All entries below need to be written out exactly, but without their pictures.
[MATERIAL FOR THIS TASK — start]
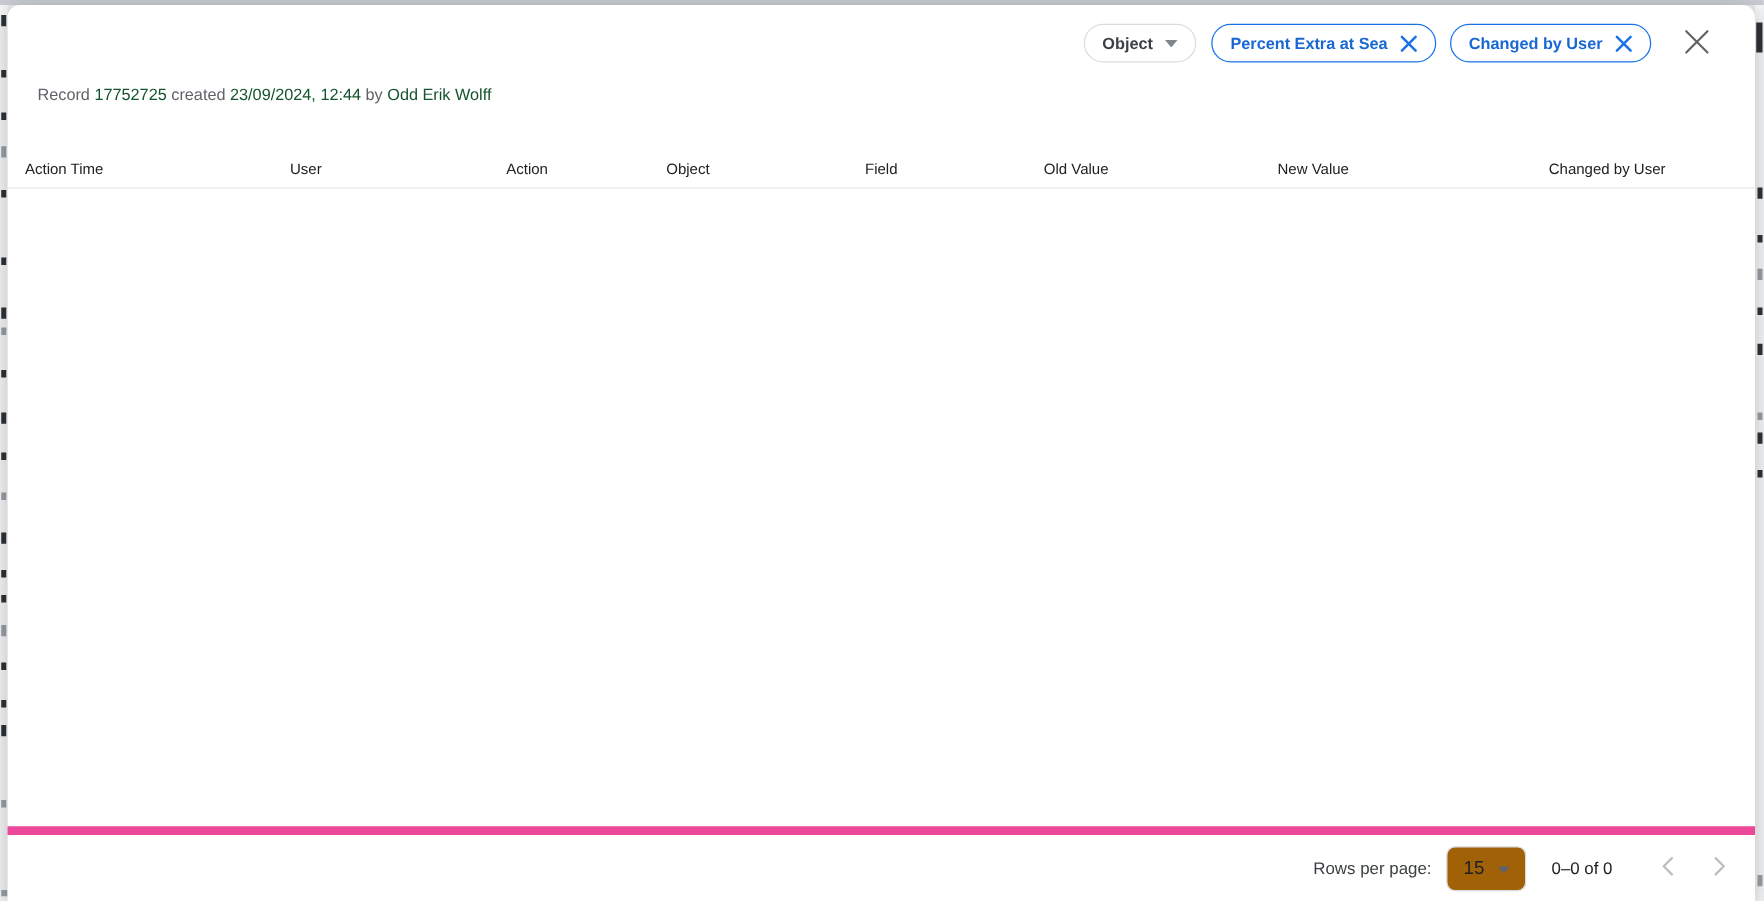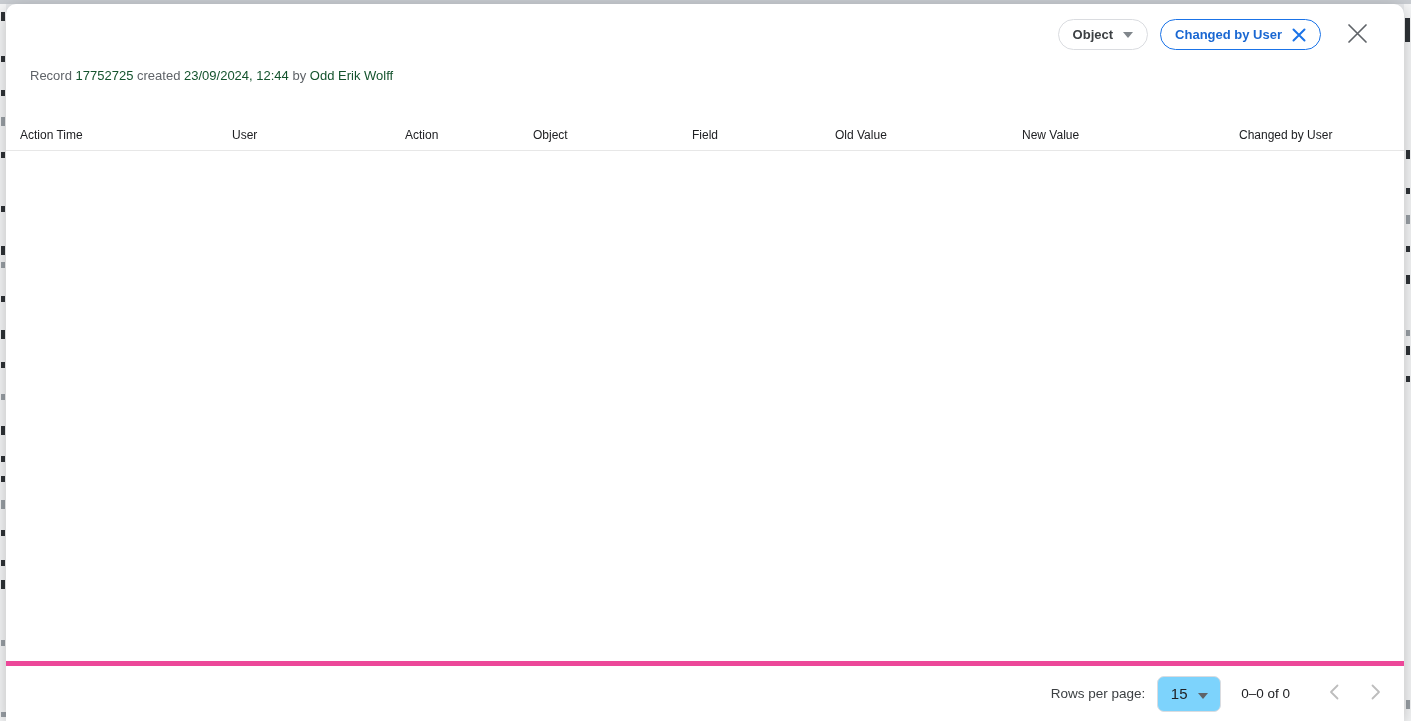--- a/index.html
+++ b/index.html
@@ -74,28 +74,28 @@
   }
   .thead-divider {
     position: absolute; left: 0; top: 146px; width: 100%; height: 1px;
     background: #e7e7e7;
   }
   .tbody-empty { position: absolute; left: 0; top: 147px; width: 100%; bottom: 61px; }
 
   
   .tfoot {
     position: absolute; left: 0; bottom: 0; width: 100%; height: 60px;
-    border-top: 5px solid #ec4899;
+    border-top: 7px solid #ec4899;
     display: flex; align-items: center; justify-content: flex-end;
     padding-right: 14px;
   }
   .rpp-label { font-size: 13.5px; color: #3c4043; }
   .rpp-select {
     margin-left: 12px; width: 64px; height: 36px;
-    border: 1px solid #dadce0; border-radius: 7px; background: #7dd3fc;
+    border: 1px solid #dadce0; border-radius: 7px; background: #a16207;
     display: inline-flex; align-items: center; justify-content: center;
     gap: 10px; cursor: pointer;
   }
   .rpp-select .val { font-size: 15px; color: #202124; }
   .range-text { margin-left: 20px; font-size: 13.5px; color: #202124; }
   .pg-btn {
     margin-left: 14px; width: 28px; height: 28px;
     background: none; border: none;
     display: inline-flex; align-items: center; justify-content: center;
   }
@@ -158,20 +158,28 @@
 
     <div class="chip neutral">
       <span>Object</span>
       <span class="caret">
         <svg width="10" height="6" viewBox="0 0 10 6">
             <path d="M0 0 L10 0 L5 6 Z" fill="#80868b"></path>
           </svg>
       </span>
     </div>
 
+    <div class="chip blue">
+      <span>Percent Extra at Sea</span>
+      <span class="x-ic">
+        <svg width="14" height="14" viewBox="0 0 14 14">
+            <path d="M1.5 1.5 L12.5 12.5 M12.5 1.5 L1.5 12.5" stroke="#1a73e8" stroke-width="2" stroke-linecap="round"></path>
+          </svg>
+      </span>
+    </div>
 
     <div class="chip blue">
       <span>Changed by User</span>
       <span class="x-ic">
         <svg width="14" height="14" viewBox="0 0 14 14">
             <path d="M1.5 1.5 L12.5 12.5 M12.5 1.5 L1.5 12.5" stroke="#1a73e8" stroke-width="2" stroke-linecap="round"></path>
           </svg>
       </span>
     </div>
[MATERIAL FOR THIS TASK — finish]
• THE ANSWER:
--- a/index.html
+++ b/index.html
@@ -74,28 +74,28 @@
   }
   .thead-divider {
     position: absolute; left: 0; top: 146px; width: 100%; height: 1px;
     background: #e7e7e7;
   }
   .tbody-empty { position: absolute; left: 0; top: 147px; width: 100%; bottom: 61px; }
 
   
   .tfoot {
     position: absolute; left: 0; bottom: 0; width: 100%; height: 60px;
-    border-top: 5px solid #ec4899;
+    border-top: 7px solid #ec4899;
     display: flex; align-items: center; justify-content: flex-end;
     padding-right: 14px;
   }
   .rpp-label { font-size: 13.5px; color: #3c4043; }
   .rpp-select {
     margin-left: 12px; width: 64px; height: 36px;
-    border: 1px solid #dadce0; border-radius: 7px; background: #7dd3fc;
+    border: 1px solid #dadce0; border-radius: 7px; background: #a16207;
     display: inline-flex; align-items: center; justify-content: center;
     gap: 10px; cursor: pointer;
   }
   .rpp-select .val { font-size: 15px; color: #202124; }
   .range-text { margin-left: 20px; font-size: 13.5px; color: #202124; }
   .pg-btn {
     margin-left: 14px; width: 28px; height: 28px;
     background: none; border: none;
     display: inline-flex; align-items: center; justify-content: center;
   }
@@ -158,20 +158,28 @@
 
     <div class="chip neutral">
       <span>Object</span>
       <span class="caret">
         <svg width="10" height="6" viewBox="0 0 10 6">
             <path d="M0 0 L10 0 L5 6 Z" fill="#80868b"></path>
           </svg>
       </span>
     </div>
 
+    <div class="chip blue">
+      <span>Percent Extra at Sea</span>
+      <span class="x-ic">
+        <svg width="14" height="14" viewBox="0 0 14 14">
+            <path d="M1.5 1.5 L12.5 12.5 M12.5 1.5 L1.5 12.5" stroke="#1a73e8" stroke-width="2" stroke-linecap="round"></path>
+          </svg>
+      </span>
+    </div>
 
     <div class="chip blue">
       <span>Changed by User</span>
       <span class="x-ic">
         <svg width="14" height="14" viewBox="0 0 14 14">
             <path d="M1.5 1.5 L12.5 12.5 M12.5 1.5 L1.5 12.5" stroke="#1a73e8" stroke-width="2" stroke-linecap="round"></path>
           </svg>
       </span>
     </div>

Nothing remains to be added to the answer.